Scarlet grimaced at his own joke the moment he said it, off-hand flippancy dredging up a history best left undisturbed. It was too late, of course, the memory of Weiss' twentieth birthday party too fresh in their minds not to be tripped over in conversation...

It had been Schnee Manor's first and last pool party, Weiss celebrating her Father's semi-permanent relocation to London as much as the anniversary of her birth. Yang Xiao Long, slightly uninhibited thanks to unfettered access to the Schnee wine cellar, had given Neptune a playful _shove_ into the pool he'd spent the past several hours contently gazing into. The results had been... not pretty.

Neptune had thrashed with the desperation of a drowning man, gulping in lungfuls of chlorinated water in a thoughtless panic. Scarce feet from the pool's edge he was as lost as if at sea. Only instincts instilled in Sun from lifeguarding at Ocean Beach had caused him to literally dive to the rescue, dragging his floundering roommate out of the pool.

Once the water was out of his lungs Neptune had tried to brush off his near-drowning, insinuating that he'd hit his head on the diving board a dozen-odd feet away. Nobody had said anything, of course, but the remainder of the evening had been a markedly more subdued affair...

...

"They were about _that_ far away," said Neptune, his gaze resting on a small sailboat, barely visible on the horizon. What maniac thought this morning a good one for an excursion was beyond him. "Practically in Martha's Vineyard." He took in Scarlet's non-recognition. "Island for rich people off Massachusetts," he clarified for the Brit.

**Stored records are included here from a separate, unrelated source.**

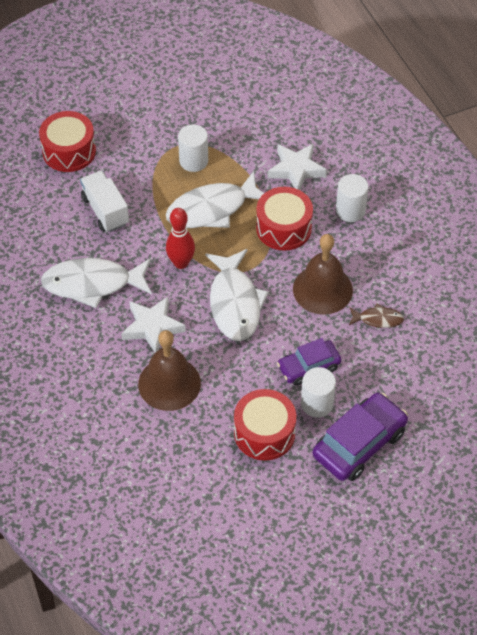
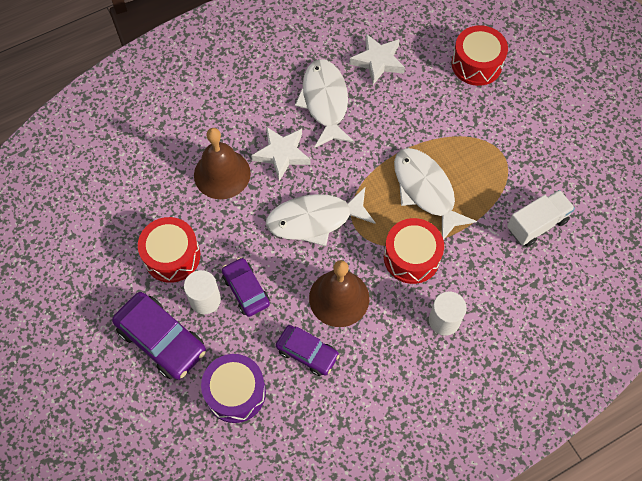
camera: 85 degrees right, 10 degrees up
white truck [80,171,129,232] -> white truck moved to [507,190,575,247]
red bowling pin [166,208,195,269] -> none
white cylinder [178,125,208,172] -> none
white star [268,143,327,190] -> white star moved to [349,34,405,85]
brown fish [349,303,404,328] -> purple car [276,325,339,376]
none -> purple drum [201,354,266,423]

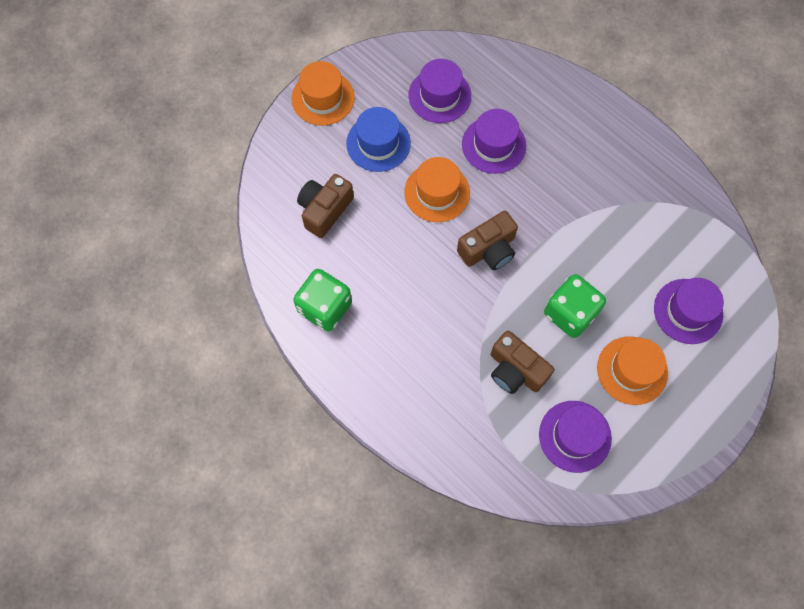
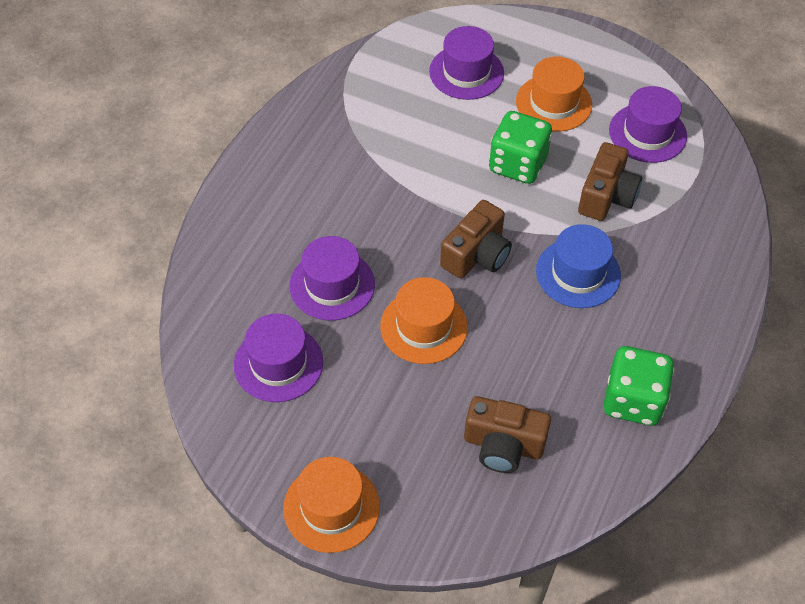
camera: 110 degrees left, 15 degrees down
blue hat [346,107,411,172] -> blue hat moved to [536,224,621,308]
brown camera [457,211,518,270] -> brown camera turned 90 degrees clockwise [440,200,512,278]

Neptune's gaze returned to the sailboat, but his eyes had glazed over. "It was a quiet evening when they left. Supposed to be a fun little trip, you know, out to...to... _God_ , what were those islands called?"

He sighed, mourning how his memory of their last days together was fading, no matter how hard he struggled to preserve it.

"I could actually _see_ their boat before my Aunt took me inside. She said it was getting too windy for me to be out." He paused. "My parents were in this tiny cat-rigged sailboat, you know, not really built for bad weather. I remember thinking they were in trouble, yeah, but you know how things are when you're a kid..."

"Everyone might as well be invincible," Scarlet said, finishing what Neptune couldn't.

"Yeah."

They stared wordlessly out at the little sailboat, which seemed entirely unimpeded by the choppy waves and uncooperative winds.

"So it was somewhere around here that your grandfather died?" said Neptune, asking the question more to end the silence than out of intelligent inquiry.

Scarlet nodded. "Somewhere around here, yeah," he replied. "'Course I don't know _exactly_ where, or when, or even how. They never even found a body to send back across the Channel."

"And you're... and you're _at peace_ with that?" asked Neptune, unable to keep the note of incredulity from his voice.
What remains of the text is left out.